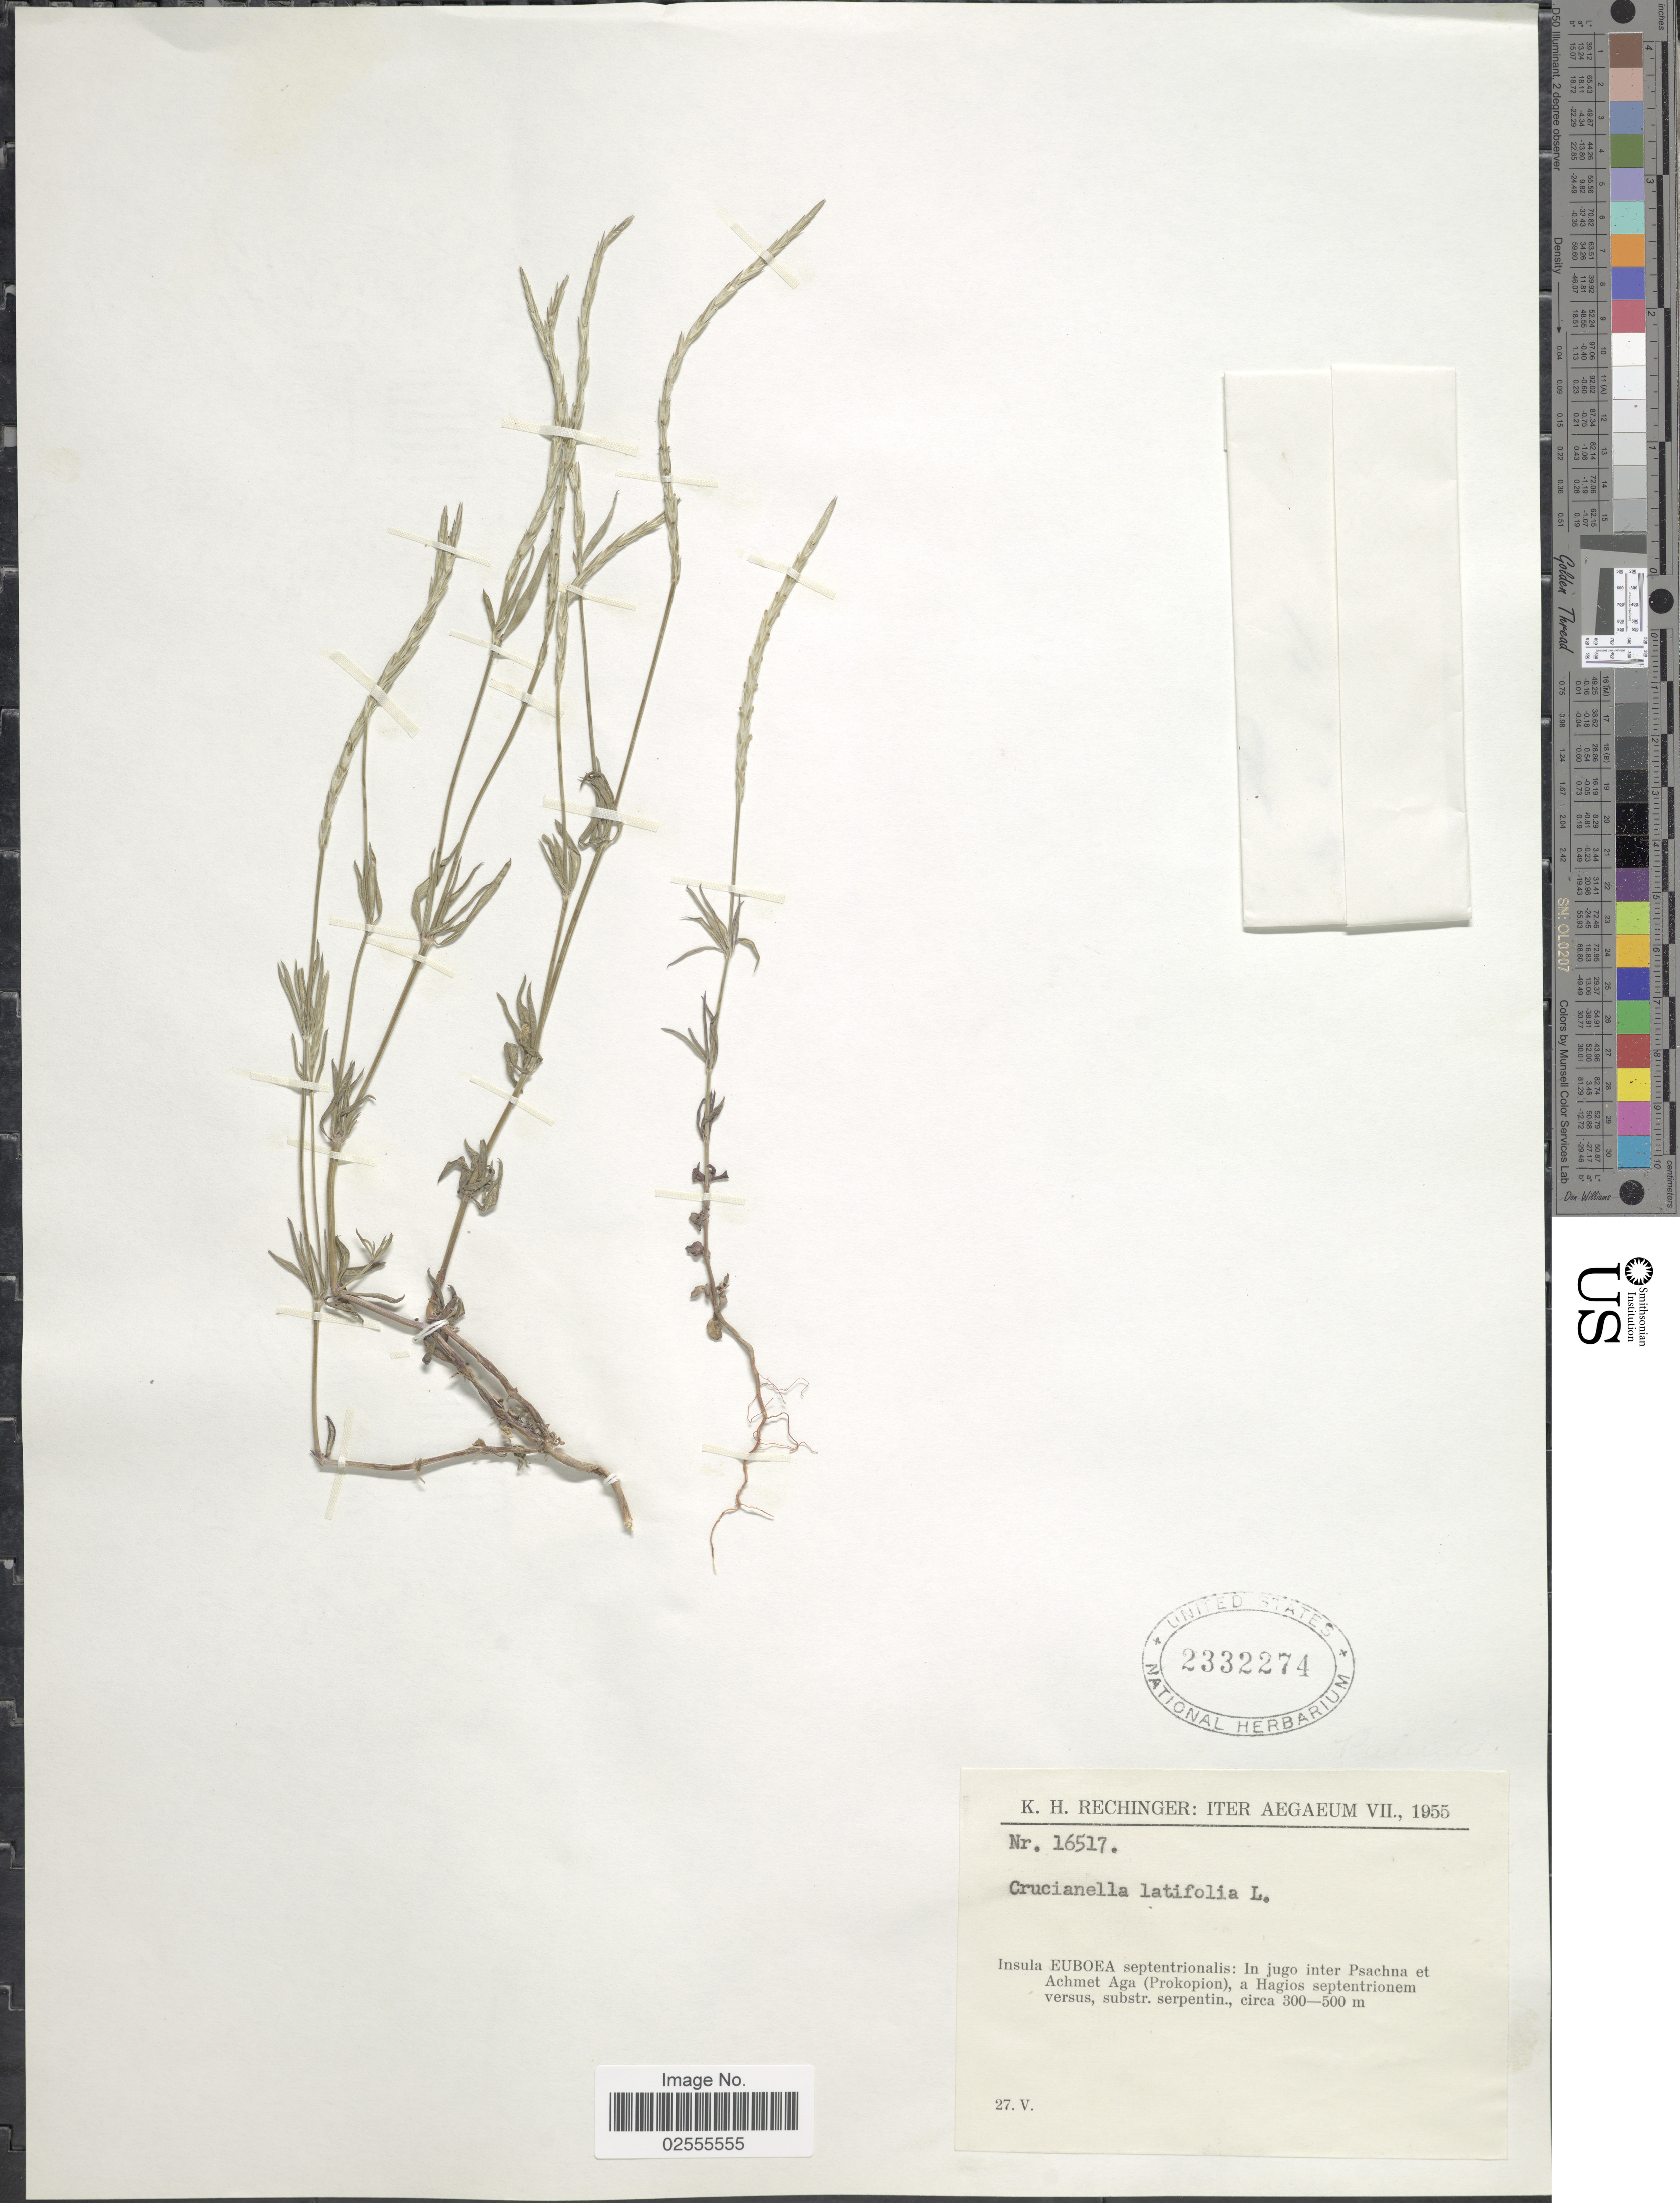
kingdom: Plantae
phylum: Tracheophyta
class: Magnoliopsida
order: Gentianales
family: Rubiaceae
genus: Crucianella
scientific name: Crucianella latifolia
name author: L.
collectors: K. H. Rechinger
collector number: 16517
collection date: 1955-05-27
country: Greece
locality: Iter Graecum VII, Insula Euboea septentrionalis: In jugo Psachna et Achmet Aga (Prokopion), a Hagios septentrionem versus, substr. serpentin.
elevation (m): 300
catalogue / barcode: US 2332274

☆ ☆ ☆ ☆ ☆

**Task prompt**
Reproduce, word for word, the lines of the records starting at the line that contains "collectors: K. H. Rechinger" and ending at the final line of the records, both included.

**Solution to this task**
collectors: K. H. Rechinger
collector number: 16517
collection date: 1955-05-27
country: Greece
locality: Iter Graecum VII, Insula Euboea septentrionalis: In jugo Psachna et Achmet Aga (Prokopion), a Hagios septentrionem versus, substr. serpentin.
elevation (m): 300
catalogue / barcode: US 2332274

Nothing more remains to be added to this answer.